Subject: Re: [boost] Going forward with Boost.SIMD
From: Mathias Gaunard (mathias.gaunard_at_[hidden])
Date: 2013-04-21 06:34:14
On 19/04/13 06:55, Andrey Semashev wrote:
> According to my experience, compilers are reluctant at pattern matching the
> intrinsics and replacing them with other intrinsics (which is a good thing).
> So if the user's code a*b+c*d is equivalent to two
> _mm_mullo_epi16/_mm_mulhi_epi16 and _mm_add_epi32 then that's what you'll get
> in the output instead of a single _mm_madd_epi16. Note also that
> _mm_madd_epi16 requires a special layout of its operands in xmm register
> elements, which is also a blocker for the compiler optimization.
_mm_madd_epi16 is not a vertical operation, so it's a fairly special
function, and you can't expect the compiler to recognize cases where it
can use it.
_mm_macc_epi16 is the vertical one (XOP only), and quite more easy on
There are fma and correct_fma functions in any case.

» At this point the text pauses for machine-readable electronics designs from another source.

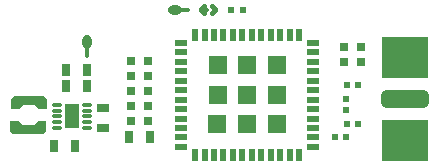
<source format=gtp>
G04 Layer_Color=8421504*
%FSAX25Y25*%
%MOIN*%
G70*
G01*
G75*
%ADD10R,0.02362X0.01969*%
G04:AMPARAMS|DCode=11|XSize=15.75mil|YSize=30mil|CornerRadius=0mil|HoleSize=0mil|Usage=FLASHONLY|Rotation=315.000|XOffset=0mil|YOffset=0mil|HoleType=Round|Shape=Octagon|*
%AMOCTAGOND11*
4,1,8,0.00782,0.01339,0.01339,0.00782,0.01339,0.00226,-0.00226,-0.01339,-0.00782,-0.01339,-0.01339,-0.00782,-0.01339,-0.00226,0.00226,0.01339,0.00782,0.01339,0.0*
%
%ADD11OCTAGOND11*%

G04:AMPARAMS|DCode=12|XSize=15mil|YSize=30mil|CornerRadius=0mil|HoleSize=0mil|Usage=FLASHONLY|Rotation=225.000|XOffset=0mil|YOffset=0mil|HoleType=Round|Shape=Octagon|*
%AMOCTAGOND12*
4,1,8,0.01326,-0.00796,0.00796,-0.01326,0.00265,-0.01326,-0.01326,0.00265,-0.01326,0.00796,-0.00796,0.01326,-0.00265,0.01326,0.01326,-0.00265,0.01326,-0.00796,0.0*
%
%ADD12OCTAGOND12*%

%ADD13P,0.03677X4X270.0*%
G04:AMPARAMS|DCode=14|XSize=15mil|YSize=30mil|CornerRadius=0mil|HoleSize=0mil|Usage=FLASHONLY|Rotation=315.000|XOffset=0mil|YOffset=0mil|HoleType=Round|Shape=Octagon|*
%AMOCTAGOND14*
4,1,8,0.00796,0.01326,0.01326,0.00796,0.01326,0.00265,-0.00265,-0.01326,-0.00796,-0.01326,-0.01326,-0.00796,-0.01326,-0.00265,0.00265,0.01326,0.00796,0.01326,0.0*
%
%ADD14OCTAGOND14*%

%ADD15O,0.04724X0.03150*%
%ADD16O,0.03937X0.01575*%
%ADD17R,0.03150X0.03937*%
%ADD18O,0.03150X0.04724*%
%ADD19O,0.01575X0.03937*%
%ADD20R,0.06000X0.02000*%
G04:AMPARAMS|DCode=21|XSize=11mil|YSize=31.5mil|CornerRadius=2.75mil|HoleSize=0mil|Usage=FLASHONLY|Rotation=270.000|XOffset=0mil|YOffset=0mil|HoleType=Round|Shape=RoundedRectangle|*
%AMROUNDEDRECTD21*
21,1,0.01100,0.02600,0,0,270.0*
21,1,0.00550,0.03150,0,0,270.0*
1,1,0.00550,-0.01300,-0.00275*
1,1,0.00550,-0.01300,0.00275*
1,1,0.00550,0.01300,0.00275*
1,1,0.00550,0.01300,-0.00275*
%
%ADD21ROUNDEDRECTD21*%
%ADD22R,0.04724X0.07874*%
%ADD23R,0.03937X0.03150*%
%ADD24R,0.03000X0.03000*%
%ADD25R,0.06299X0.06299*%
G04:AMPARAMS|DCode=26|XSize=62.99mil|YSize=62.99mil|CornerRadius=6.3mil|HoleSize=0mil|Usage=FLASHONLY|Rotation=0.000|XOffset=0mil|YOffset=0mil|HoleType=Round|Shape=RoundedRectangle|*
%AMROUNDEDRECTD26*
21,1,0.06299,0.05039,0,0,0.0*
21,1,0.05039,0.06299,0,0,0.0*
1,1,0.01260,0.02520,-0.02520*
1,1,0.01260,-0.02520,-0.02520*
1,1,0.01260,-0.02520,0.02520*
1,1,0.01260,0.02520,0.02520*
%
%ADD26ROUNDEDRECTD26*%
%ADD27R,0.01969X0.03937*%
%ADD28R,0.03937X0.01969*%
%ADD29R,0.01969X0.02362*%
G04:AMPARAMS|DCode=30|XSize=157.48mil|YSize=59.06mil|CornerRadius=14.76mil|HoleSize=0mil|Usage=FLASHONLY|Rotation=0.000|XOffset=0mil|YOffset=0mil|HoleType=Round|Shape=RoundedRectangle|*
%AMROUNDEDRECTD30*
21,1,0.15748,0.02953,0,0,0.0*
21,1,0.12795,0.05906,0,0,0.0*
1,1,0.02953,0.06398,-0.01476*
1,1,0.02953,-0.06398,-0.01476*
1,1,0.02953,-0.06398,0.01476*
1,1,0.02953,0.06398,0.01476*
%
%ADD30ROUNDEDRECTD30*%
%ADD31R,0.15748X0.07874*%
G36*
X0187500Y0188000D02*
X0186500Y0187000D01*
X0176500D01*
X0175500Y0188000D01*
Y0191500D01*
X0178250D01*
X0179500Y0190000D01*
X0183500D01*
X0184750Y0191500D01*
X0187500D01*
Y0188000D01*
D02*
G37*
G36*
X0187563Y0198843D02*
Y0195343D01*
X0184813D01*
X0183563Y0196843D01*
X0179563D01*
X0178313Y0195343D01*
X0175563D01*
X0175563Y0198843D01*
X0176563Y0199843D01*
X0186563D01*
X0187563Y0198843D01*
D02*
G37*
D10*
X0252969Y0228500D02*
D03*
X0249031D02*
D03*
X0287469Y0186000D02*
D03*
X0283531D02*
D03*
X0287531Y0190500D02*
D03*
X0291469D02*
D03*
X0287531Y0203500D02*
D03*
X0291469D02*
D03*
D11*
X0243400Y0227700D02*
D03*
D12*
Y0229300D02*
D03*
X0239600Y0227800D02*
D03*
D13*
X0240100Y0228500D02*
D03*
D14*
X0239600Y0229200D02*
D03*
D15*
X0230350Y0228500D02*
D03*
D16*
X0233500D02*
D03*
D17*
X0200937Y0203000D02*
D03*
X0194062D02*
D03*
X0200937Y0208500D02*
D03*
X0194062D02*
D03*
X0190063Y0183000D02*
D03*
X0196938D02*
D03*
X0221937Y0186000D02*
D03*
X0215062D02*
D03*
D18*
X0201000Y0217650D02*
D03*
D19*
Y0214500D02*
D03*
D20*
X0182000Y0188500D02*
D03*
X0181500Y0198500D02*
D03*
D21*
X0191079Y0196937D02*
D03*
Y0194968D02*
D03*
X0191079Y0193000D02*
D03*
Y0191032D02*
D03*
Y0189063D02*
D03*
X0200921D02*
D03*
Y0191032D02*
D03*
Y0193000D02*
D03*
X0200921Y0194968D02*
D03*
Y0196937D02*
D03*
D22*
X0196000Y0193000D02*
D03*
D23*
X0206500Y0189063D02*
D03*
Y0195938D02*
D03*
D24*
X0215750Y0191500D02*
D03*
X0221250D02*
D03*
X0221250Y0196500D02*
D03*
X0215750D02*
D03*
X0221250Y0201500D02*
D03*
X0215750D02*
D03*
X0215750Y0206500D02*
D03*
X0221250D02*
D03*
X0221250Y0211500D02*
D03*
X0215750D02*
D03*
X0292250Y0211000D02*
D03*
X0286750D02*
D03*
Y0216000D02*
D03*
X0292250D02*
D03*
D25*
X0264193Y0190335D02*
D03*
X0254350D02*
D03*
X0244409D02*
D03*
X0264193Y0200177D02*
D03*
X0254350D02*
D03*
X0244508D02*
D03*
X0264193Y0210020D02*
D03*
X0254350Y0210020D02*
D03*
D26*
X0244508Y0210020D02*
D03*
D27*
X0237028Y0220256D02*
D03*
X0240177D02*
D03*
X0243327D02*
D03*
X0246476D02*
D03*
X0249626D02*
D03*
X0252776D02*
D03*
X0255925D02*
D03*
X0259075D02*
D03*
X0262224D02*
D03*
X0265374D02*
D03*
X0268524D02*
D03*
X0271673D02*
D03*
Y0180098D02*
D03*
X0268524D02*
D03*
X0265374D02*
D03*
X0262224D02*
D03*
X0259075D02*
D03*
X0255925D02*
D03*
X0252776D02*
D03*
X0249626D02*
D03*
X0246476D02*
D03*
X0243327D02*
D03*
X0240177D02*
D03*
X0237028D02*
D03*
D28*
X0276201Y0217500D02*
D03*
X0276201Y0214350D02*
D03*
Y0211201D02*
D03*
Y0208051D02*
D03*
Y0204902D02*
D03*
Y0201752D02*
D03*
Y0198602D02*
D03*
Y0195453D02*
D03*
Y0192303D02*
D03*
Y0189154D02*
D03*
Y0186004D02*
D03*
Y0182854D02*
D03*
X0232500D02*
D03*
Y0186004D02*
D03*
Y0189154D02*
D03*
Y0192303D02*
D03*
Y0195453D02*
D03*
Y0198602D02*
D03*
Y0201752D02*
D03*
Y0204902D02*
D03*
Y0208051D02*
D03*
Y0211201D02*
D03*
Y0214350D02*
D03*
Y0217500D02*
D03*
D29*
X0287500Y0198969D02*
D03*
Y0195031D02*
D03*
D30*
X0307100Y0198900D02*
D03*
D31*
Y0209900D02*
D03*
Y0187900D02*
D03*
Y0215632D02*
D03*
Y0182168D02*
D03*
M02*

</source>
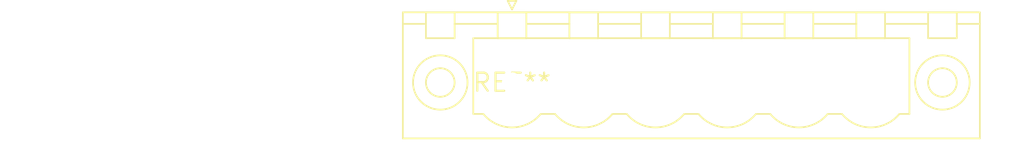
<source format=kicad_pcb>
(kicad_pcb (version 20240108) (generator pcbnew)

  (general
    (thickness 1.6)
  )

  (paper "A4")
  (layers
    (0 "F.Cu" signal)
    (31 "B.Cu" signal)
    (32 "B.Adhes" user "B.Adhesive")
    (33 "F.Adhes" user "F.Adhesive")
    (34 "B.Paste" user)
    (35 "F.Paste" user)
    (36 "B.SilkS" user "B.Silkscreen")
    (37 "F.SilkS" user "F.Silkscreen")
    (38 "B.Mask" user)
    (39 "F.Mask" user)
    (40 "Dwgs.User" user "User.Drawings")
    (41 "Cmts.User" user "User.Comments")
    (42 "Eco1.User" user "User.Eco1")
    (43 "Eco2.User" user "User.Eco2")
    (44 "Edge.Cuts" user)
    (45 "Margin" user)
    (46 "B.CrtYd" user "B.Courtyard")
    (47 "F.CrtYd" user "F.Courtyard")
    (48 "B.Fab" user)
    (49 "F.Fab" user)
    (50 "User.1" user)
    (51 "User.2" user)
    (52 "User.3" user)
    (53 "User.4" user)
    (54 "User.5" user)
    (55 "User.6" user)
    (56 "User.7" user)
    (57 "User.8" user)
    (58 "User.9" user)
  )

  (setup
    (pad_to_mask_clearance 0)
    (pcbplotparams
      (layerselection 0x00010fc_ffffffff)
      (plot_on_all_layers_selection 0x0000000_00000000)
      (disableapertmacros false)
      (usegerberextensions false)
      (usegerberattributes false)
      (usegerberadvancedattributes false)
      (creategerberjobfile false)
      (dashed_line_dash_ratio 12.000000)
      (dashed_line_gap_ratio 3.000000)
      (svgprecision 4)
      (plotframeref false)
      (viasonmask false)
      (mode 1)
      (useauxorigin false)
      (hpglpennumber 1)
      (hpglpenspeed 20)
      (hpglpendiameter 15.000000)
      (dxfpolygonmode false)
      (dxfimperialunits false)
      (dxfusepcbnewfont false)
      (psnegative false)
      (psa4output false)
      (plotreference false)
      (plotvalue false)
      (plotinvisibletext false)
      (sketchpadsonfab false)
      (subtractmaskfromsilk false)
      (outputformat 1)
      (mirror false)
      (drillshape 1)
      (scaleselection 1)
      (outputdirectory "")
    )
  )

  (net 0 "")

  (footprint "PhoenixContact_MSTBV_2,5_6-GF_1x06_P5.00mm_Vertical_ThreadedFlange" (layer "F.Cu") (at 0 0))

)

</source>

> Regarding FMA, this is probably easier for compilers, but due to the
> difference in accuracy I don't expect compilers to perform this optimization
> lightly (i.e. without a specific compiler switch explicitly allowing it).
A compiler is allowed to use higher precision for intermediate results
whenever it wants. This is what also allows compilers to use 80-bit of
precision for operations on float or double.
> I think special opreations like FMA, madd, hadd/hsub, avg, min/max should be
> provided as functions. Also, it might be helpful to be able to convert packs
> to the compiler-specific types, like __m128i, and back to be able to use other
> more special intrinsics that are not available as functions or interoperate
> with inline assembler.
> What I also forgot to ask is how the paper and Boost.SIMD handle overflowing
> and saturating integer arithmetics? I assume, the operators on packs implement
> overflowing operations since that's how scalar operations work. Is it possible
> to do saturating operations then?
The standard proposal tried to keep things simple, the library itself
has quite a few more things.